If you haven’t claimed a donation tax credit since 2007 you may want to take full advantage of the First-time Donor’s Super Credit (FDSC).
Alternatives To Cash Gifts
Donations of Public Securities: If you have stocks or bonds, it is more efficient to donate the investment directly as this will eliminate the capital gain.
Flow-Through Tax Shelters: If you entered into any flow-through agreement after March 21, 2011, the tax benefit relating to the capital gain is eliminated or reduced. Consult with your accountant to help ensure you don’t create an unwanted capital gain.
Estate Plan Donations: If you worry that you may at some point have to deal with medical costs or simply cover daily living expenses, you can make a bequest in your will. Donation bequests are deductible on your final tax return. For deaths that occur after 2015, donations made by will and designation donations will no longer be deemed to be made by an individual immediately before the individual’s death. Instead, these donations will be deemed to be made by the individual’s estate and where certain conditions are met, these donations will be deemed to be made by the individual’s graduated rate estate.
The nonrefundable credit is a one-time deal and adds 25% to the normal Charitable Donation Tax Credit (CDTC). To maximize this tax break you may want to avoid claiming smaller donations in the years you make them and instead carry them forward over the five years the temporary credit is available until they add up to a $1,000 threshold.

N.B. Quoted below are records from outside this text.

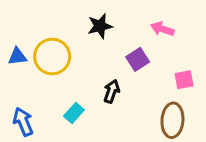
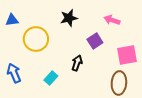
blue triangle: (17, 57) -> (12, 20), moved
pink square: (184, 80) -> (127, 55), size x1.5
blue arrow: (23, 122) -> (14, 73), moved

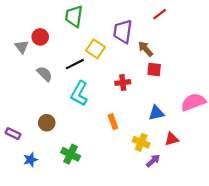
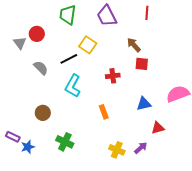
red line: (160, 14) -> (147, 13), turned -48
purple trapezoid: (123, 31) -> (107, 16), moved, turned -35
purple rectangle: (13, 134) -> (13, 137), moved
yellow cross: (141, 142) -> (117, 150), moved

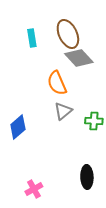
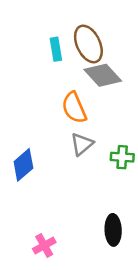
cyan rectangle: (32, 38) -> (56, 49), moved

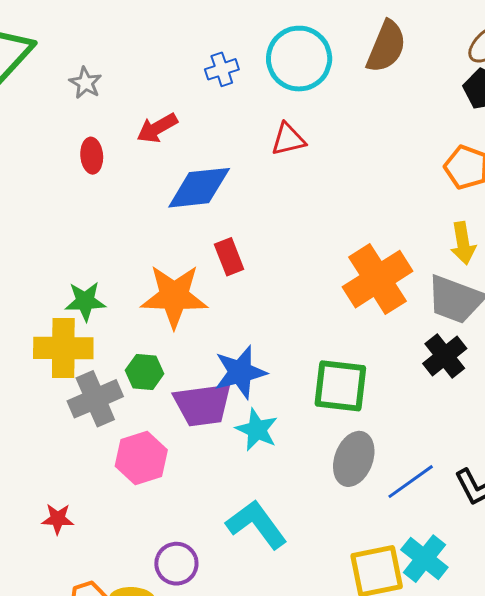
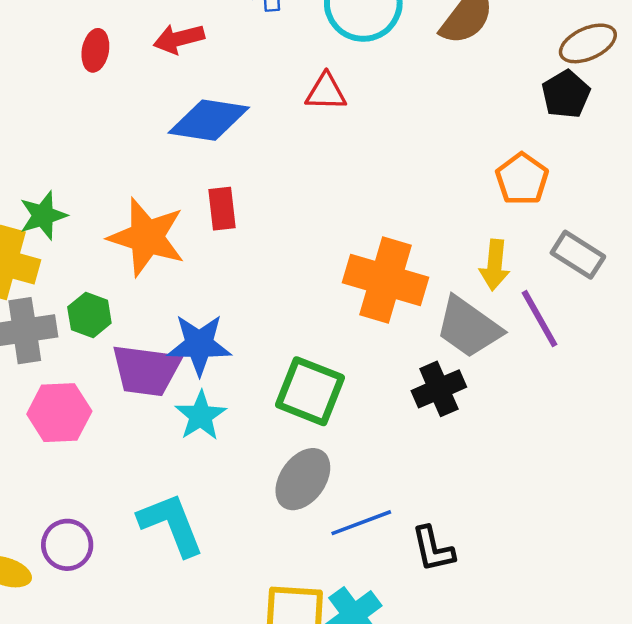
orange cross: (378, 279) -> (386, 280), turned 34
green star: (85, 301) -> (43, 216), turned -30

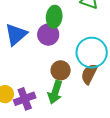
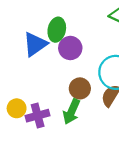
green ellipse: (54, 17) -> (57, 30), moved

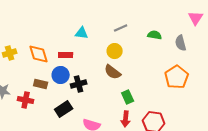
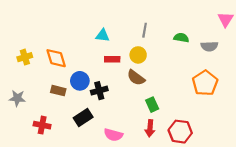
gray line: (121, 28) -> (145, 30), turned -56
gray semicircle: (181, 43) -> (209, 46), turned -77
red rectangle: (66, 55) -> (112, 59), moved
red cross: (26, 100) -> (42, 125), moved

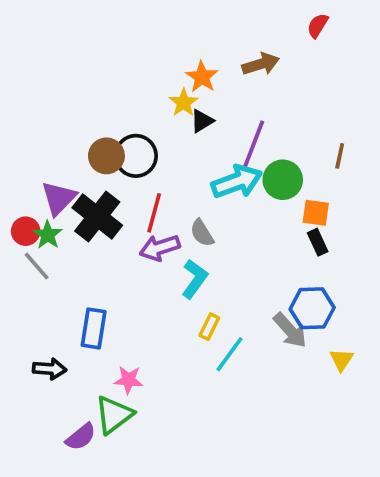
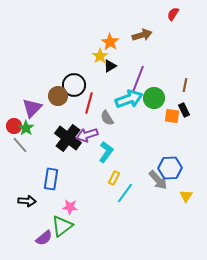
brown circle: (106, 156) -> (58, 96), moved
red line: (154, 213) -> (89, 103), moved
black cross: (97, 216) -> (68, 138), moved
gray semicircle: (202, 233) -> (107, 118), moved
black rectangle: (318, 242) -> (184, 110), moved

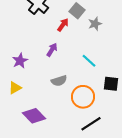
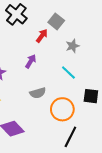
gray star: (95, 24) -> (73, 46), moved
black line: (91, 124) -> (70, 137), turned -30

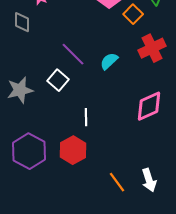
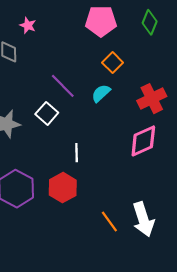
orange square: (133, 14) -> (113, 63), moved
red cross: (152, 48) -> (152, 99), moved
white arrow: (149, 180) -> (143, 219), size x1.4

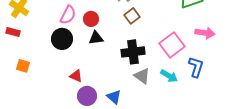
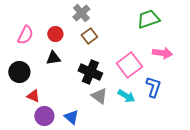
red circle: (91, 19) -> (55, 34), moved
black circle: (62, 39) -> (19, 72), moved
black cross: (133, 52) -> (90, 72), turned 30

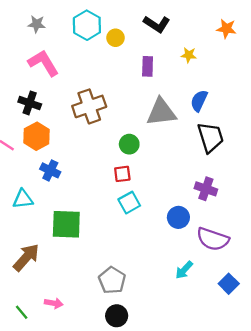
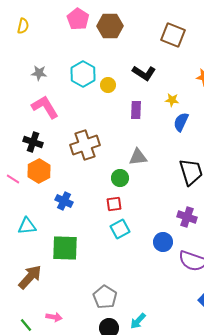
blue semicircle: (199, 101) -> (181, 122), moved
gray triangle: (161, 112) -> (138, 157), moved, size x0.7
blue cross: (50, 170) -> (64, 201), moved
cyan arrow: (184, 270) -> (138, 321), moved

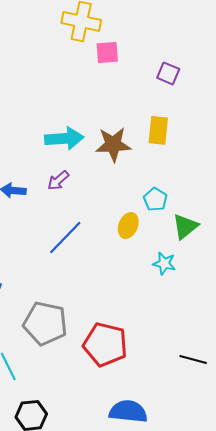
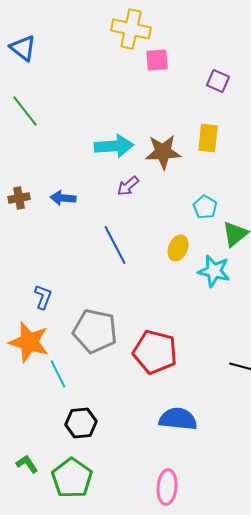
purple arrow: (58, 180) -> (128, 186), moved
yellow ellipse: (128, 225) -> (178, 248), moved
blue line: (65, 237) -> (115, 245), turned -72
cyan star: (164, 263) -> (214, 271), size x1.4

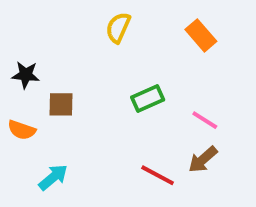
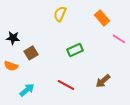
brown square: (61, 104) -> (31, 53), turned -32
pink line: (205, 120) -> (119, 39), moved
red line: (158, 175) -> (66, 85), moved

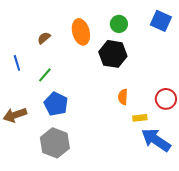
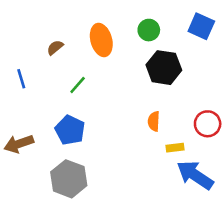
black hexagon: (113, 54) -> (164, 68), moved
green line: (45, 75) -> (78, 85), moved

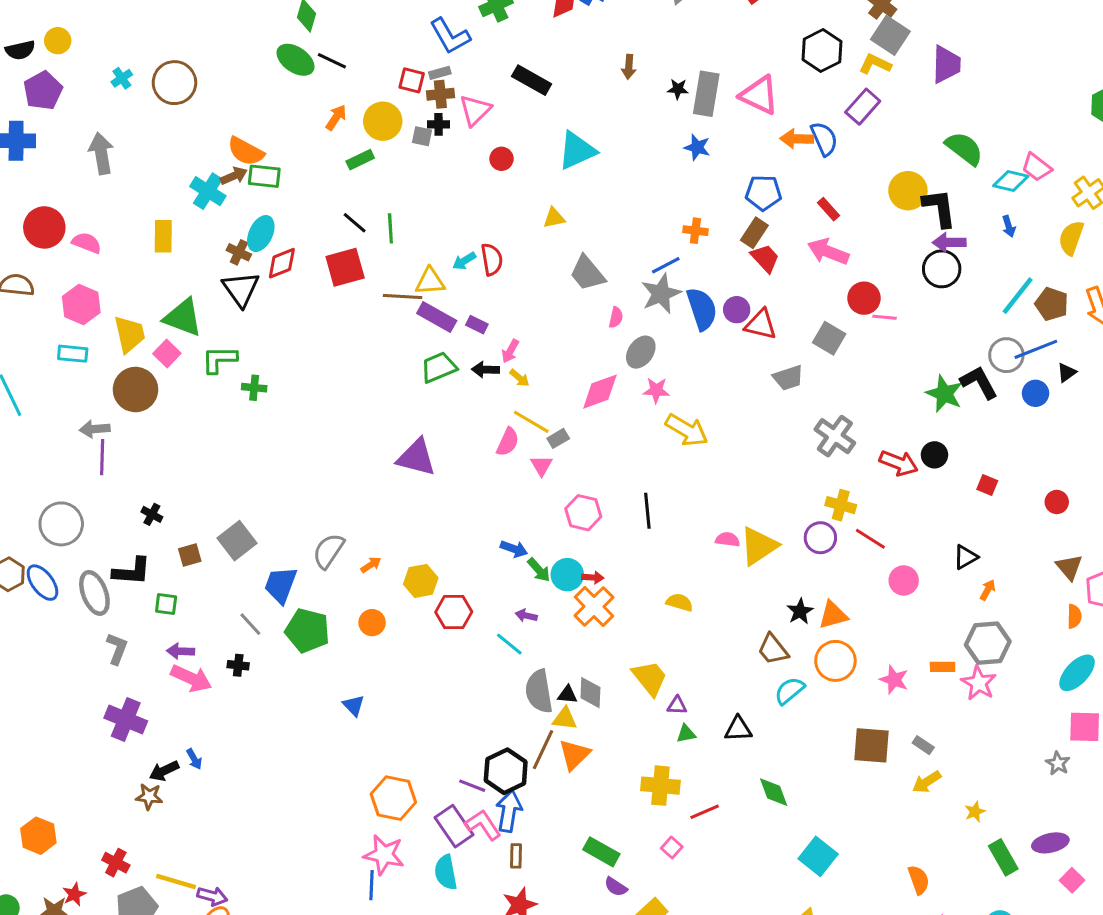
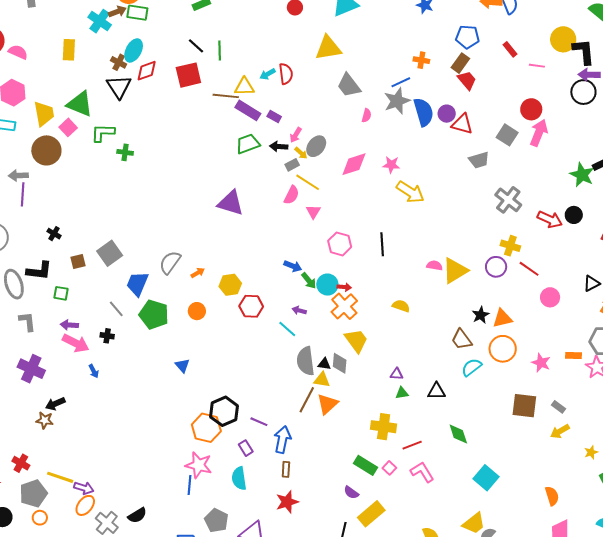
yellow triangle: (554, 218) -> (328, 48), size x1.8
pink arrow: (828, 252) -> (539, 133), moved, turned 88
pink line: (885, 317) -> (537, 66), moved
gray ellipse: (641, 352) -> (316, 146), moved
gray rectangle: (558, 438) -> (292, 165), moved
gray L-shape: (117, 649) -> (27, 322), turned -30
yellow trapezoid: (650, 678) -> (356, 341), moved
blue arrow: (194, 759) -> (94, 371), moved
black hexagon: (506, 771) -> (224, 411), moved
pink L-shape: (483, 825) -> (422, 472), moved
purple rectangle: (454, 826) -> (246, 448), size x0.6
green rectangle: (601, 852) -> (365, 465), moved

The super credit is available to you if neither you nor your spouse of common-law partner has claimed a charitable credit since 2007. You may have made charitable donations since 2007, but as long as you didn’t claim a credit for them, you remain eligible for the super credit.
The $1,000 limit applies to individuals and couples; there is no doubling of the credit. If you share your super credit in a particular year, the total amount claimed can’t exceed the maximum allowable credit. There is no age limit on eligibility.
Gifts of property don’t qualify for the super credit. Donations of property, including investments, will normally qualify for the charitable donation credit, but for donations to earn the super credit they must be made in cash only.
Also, the credit’s restricted to individual taxpayers. Corporations making donations for the first time won’t be eligible. They will be limited to the tax deduction typically available for corporate donations.
For income tax purposes, the first $200 of charitable donations qualify for the 15% CDTC and gifts over that amount qualify for a 29% credit. The super credit boosts those federal tax breaks by an additional 25% on all donations up to the $1,000 limit.
The super credit effectively adds 25% to the rates used to calculate the normal refundable tax credit for as much as $1,000 of monetary donations. That means first-time individual donors are allowed a 40% federal credit for donations of $200 or less, and a 54% on amounts exceeding $200 but not exceeding $1,000.
Example 1 – All cash: A taxpayer eligible for the credit claims $500 of charitable donations. All of the gifts are donations of money. The taxpayer’s federal super and normal charitable credits would be calculated as follows:
|First $200 of donations claimed||$200 times 15%||= $30|
|Donations exceeding $200||$300 times 29%||= $87|
|First-Time Donor’s Super Credit||$500 times 25%||= $125|
|Total of both credits||$2421|
Example 2 – Mix of cash and investments: An eligible first-time donor claims $700 of charitable donations, but investments make up $400 of the total. Deducting that amount from the total leaves a cash donation of $300. The federal credits would be calculated as follows:
|First $200 of $300 donations claimed||$200 times 15%||= $30|
|Donations exceeding $200||$500 times 29%||= $145|
|First-Time Donor’s Super Credit||$300 times 25%||= $75|
|Total of both credits||$2501|
Consult with your advisor on how best to use this tax credit.
1. Provincial credits would increase these amounts.